Her mother was a woman who was very comfortable in her own skin. Her mother was the type of woman that would make heads turn when she walked into a room; not only for her beauty but the sheer power of her presence. Her mother was very positive and spoke to us in manner that I had never heard an adult address a child in. My parents were nice they tried their best but many of their uplifting messages included a disclaimer about how the world would only let someone like get so far. Not her messages though…her messages said that her daughter and YES, you too Lidia, can go to the top of the mountain. Her messages spoke of the love, understanding, acceptance and soft place we would have to land in when we failed or chose unwisely…that place was her arms. Her knowledge was to protect and guide us. Her pain never limited her and taught us that happiness was always a choice not a condition.
Sixth grade passed quickly. For seventh grade my best friend would be bussed to the school in the white neighborhood and I would be bussed to the school in the black neighborhood. For me seventh grade was more of sixth grade…fighting white girls, fighting black girls, a lot of time spent talking to my best friend, a lot of time at her house wanting to learn from her and her mother but mostly a lot of time learning how to fight the war inside me. Eventually, I was freed from that time and place too.
My writing got me accepted into a new school that was billed to be the next FAME. I was EXTREMELY HAPPY when I found it was walking distance from my best friend’s house. The School of the Arts was a very special place. At the very least the first 352 of us who attended made that place a utopia for the very first few years. We had our ups and downs but for the most part everyone was accepted and loved for exactly who they were…no matter what color, what race, what religion, what sexual preference or how strange we were to the outside world.

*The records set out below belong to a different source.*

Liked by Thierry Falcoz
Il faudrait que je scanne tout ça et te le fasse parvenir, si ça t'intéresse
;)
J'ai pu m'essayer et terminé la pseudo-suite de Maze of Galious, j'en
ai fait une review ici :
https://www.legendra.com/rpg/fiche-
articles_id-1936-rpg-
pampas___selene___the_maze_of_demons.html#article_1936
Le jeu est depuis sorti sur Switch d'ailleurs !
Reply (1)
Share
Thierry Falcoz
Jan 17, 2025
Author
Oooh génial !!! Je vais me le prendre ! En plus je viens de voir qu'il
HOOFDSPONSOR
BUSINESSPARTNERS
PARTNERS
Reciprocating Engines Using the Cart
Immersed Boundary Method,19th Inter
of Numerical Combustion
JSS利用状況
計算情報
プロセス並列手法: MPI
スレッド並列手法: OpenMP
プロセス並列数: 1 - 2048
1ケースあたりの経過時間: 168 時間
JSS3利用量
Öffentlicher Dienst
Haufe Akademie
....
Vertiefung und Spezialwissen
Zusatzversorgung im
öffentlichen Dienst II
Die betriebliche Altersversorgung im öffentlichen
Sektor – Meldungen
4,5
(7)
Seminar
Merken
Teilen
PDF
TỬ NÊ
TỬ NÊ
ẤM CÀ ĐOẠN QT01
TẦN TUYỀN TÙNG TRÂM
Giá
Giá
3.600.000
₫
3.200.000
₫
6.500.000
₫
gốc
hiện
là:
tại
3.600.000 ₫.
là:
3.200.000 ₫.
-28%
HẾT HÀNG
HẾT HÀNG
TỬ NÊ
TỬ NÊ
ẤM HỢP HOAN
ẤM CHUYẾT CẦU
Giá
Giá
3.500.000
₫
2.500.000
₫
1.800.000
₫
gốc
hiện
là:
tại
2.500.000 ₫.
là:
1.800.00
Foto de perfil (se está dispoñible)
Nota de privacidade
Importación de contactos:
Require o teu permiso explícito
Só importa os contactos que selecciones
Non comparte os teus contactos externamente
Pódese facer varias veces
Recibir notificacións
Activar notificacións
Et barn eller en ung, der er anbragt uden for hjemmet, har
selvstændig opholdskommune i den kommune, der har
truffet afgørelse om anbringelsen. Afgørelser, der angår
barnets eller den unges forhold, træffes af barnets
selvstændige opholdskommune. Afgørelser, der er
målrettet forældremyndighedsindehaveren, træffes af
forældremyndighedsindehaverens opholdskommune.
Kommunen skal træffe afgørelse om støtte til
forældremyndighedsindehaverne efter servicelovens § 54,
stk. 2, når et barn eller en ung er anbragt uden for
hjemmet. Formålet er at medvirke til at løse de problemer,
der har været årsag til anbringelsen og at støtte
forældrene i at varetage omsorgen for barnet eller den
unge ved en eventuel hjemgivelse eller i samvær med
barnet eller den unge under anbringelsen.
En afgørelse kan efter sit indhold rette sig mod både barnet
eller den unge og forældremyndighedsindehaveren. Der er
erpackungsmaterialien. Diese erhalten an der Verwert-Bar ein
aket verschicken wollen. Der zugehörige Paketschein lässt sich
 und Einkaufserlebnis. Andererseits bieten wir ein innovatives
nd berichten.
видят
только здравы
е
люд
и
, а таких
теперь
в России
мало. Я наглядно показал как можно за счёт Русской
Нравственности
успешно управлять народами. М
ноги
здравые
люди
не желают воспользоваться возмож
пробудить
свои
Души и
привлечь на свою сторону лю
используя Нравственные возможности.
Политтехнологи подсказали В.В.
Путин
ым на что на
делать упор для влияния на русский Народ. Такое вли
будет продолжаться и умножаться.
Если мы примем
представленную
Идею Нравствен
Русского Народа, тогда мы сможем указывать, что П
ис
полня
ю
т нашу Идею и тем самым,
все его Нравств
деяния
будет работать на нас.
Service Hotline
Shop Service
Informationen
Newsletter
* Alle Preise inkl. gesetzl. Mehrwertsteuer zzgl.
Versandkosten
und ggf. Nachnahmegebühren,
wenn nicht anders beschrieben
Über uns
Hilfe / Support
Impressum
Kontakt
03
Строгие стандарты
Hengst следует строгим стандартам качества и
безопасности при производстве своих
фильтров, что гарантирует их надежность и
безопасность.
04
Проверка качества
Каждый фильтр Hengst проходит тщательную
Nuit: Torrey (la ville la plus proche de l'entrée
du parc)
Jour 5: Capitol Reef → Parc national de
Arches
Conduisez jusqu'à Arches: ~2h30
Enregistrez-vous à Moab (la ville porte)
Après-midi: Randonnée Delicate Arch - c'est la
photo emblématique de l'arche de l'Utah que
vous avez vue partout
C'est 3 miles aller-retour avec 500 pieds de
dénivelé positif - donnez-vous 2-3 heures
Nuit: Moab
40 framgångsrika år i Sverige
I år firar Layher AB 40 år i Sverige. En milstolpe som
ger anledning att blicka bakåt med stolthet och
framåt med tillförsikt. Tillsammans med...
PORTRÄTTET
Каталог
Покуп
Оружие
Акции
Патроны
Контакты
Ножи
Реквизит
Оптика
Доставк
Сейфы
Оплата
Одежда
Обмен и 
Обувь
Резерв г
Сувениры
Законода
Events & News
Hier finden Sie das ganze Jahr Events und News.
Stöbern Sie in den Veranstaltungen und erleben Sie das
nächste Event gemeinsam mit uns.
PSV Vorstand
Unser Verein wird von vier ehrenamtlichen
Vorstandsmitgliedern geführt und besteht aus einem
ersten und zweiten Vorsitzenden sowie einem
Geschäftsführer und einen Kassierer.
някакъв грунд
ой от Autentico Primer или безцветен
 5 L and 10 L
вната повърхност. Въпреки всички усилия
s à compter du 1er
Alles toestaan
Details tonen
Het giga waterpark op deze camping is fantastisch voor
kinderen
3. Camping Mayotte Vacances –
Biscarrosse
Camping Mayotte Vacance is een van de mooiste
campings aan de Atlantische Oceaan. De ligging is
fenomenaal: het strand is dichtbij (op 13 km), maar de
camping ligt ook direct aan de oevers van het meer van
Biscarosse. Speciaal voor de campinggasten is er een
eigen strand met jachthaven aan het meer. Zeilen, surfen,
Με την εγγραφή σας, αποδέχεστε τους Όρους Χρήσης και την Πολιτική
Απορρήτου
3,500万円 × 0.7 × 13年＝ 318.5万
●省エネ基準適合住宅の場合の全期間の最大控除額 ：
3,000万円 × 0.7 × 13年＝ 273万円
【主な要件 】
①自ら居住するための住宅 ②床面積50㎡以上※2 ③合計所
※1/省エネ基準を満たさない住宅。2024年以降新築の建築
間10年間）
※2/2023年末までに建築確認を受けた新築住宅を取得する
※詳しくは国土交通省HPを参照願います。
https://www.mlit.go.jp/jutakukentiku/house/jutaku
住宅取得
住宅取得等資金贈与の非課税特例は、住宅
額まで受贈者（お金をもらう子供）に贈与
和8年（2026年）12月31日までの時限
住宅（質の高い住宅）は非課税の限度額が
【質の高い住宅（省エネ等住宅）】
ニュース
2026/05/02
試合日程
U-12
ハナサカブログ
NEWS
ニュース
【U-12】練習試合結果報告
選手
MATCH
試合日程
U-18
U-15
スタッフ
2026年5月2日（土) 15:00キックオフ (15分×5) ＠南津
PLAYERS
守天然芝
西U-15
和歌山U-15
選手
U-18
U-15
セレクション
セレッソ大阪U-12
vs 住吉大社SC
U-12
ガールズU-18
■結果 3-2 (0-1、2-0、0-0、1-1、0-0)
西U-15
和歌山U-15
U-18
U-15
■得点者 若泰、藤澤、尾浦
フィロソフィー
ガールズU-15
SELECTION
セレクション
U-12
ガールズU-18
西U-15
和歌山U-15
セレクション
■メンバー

My journey would continue and for a long time I would be a brown Cuban who hated white people especially white women. My journey would lead me to other women who would mold me but this part of my journey made me stronger, more confident and willing to fight for myself. I will forever be grateful to Maisha and Pat for taking the time to free the mind of this child.
For the ONLY mission in life should be empowering the next generation so their minds can be free!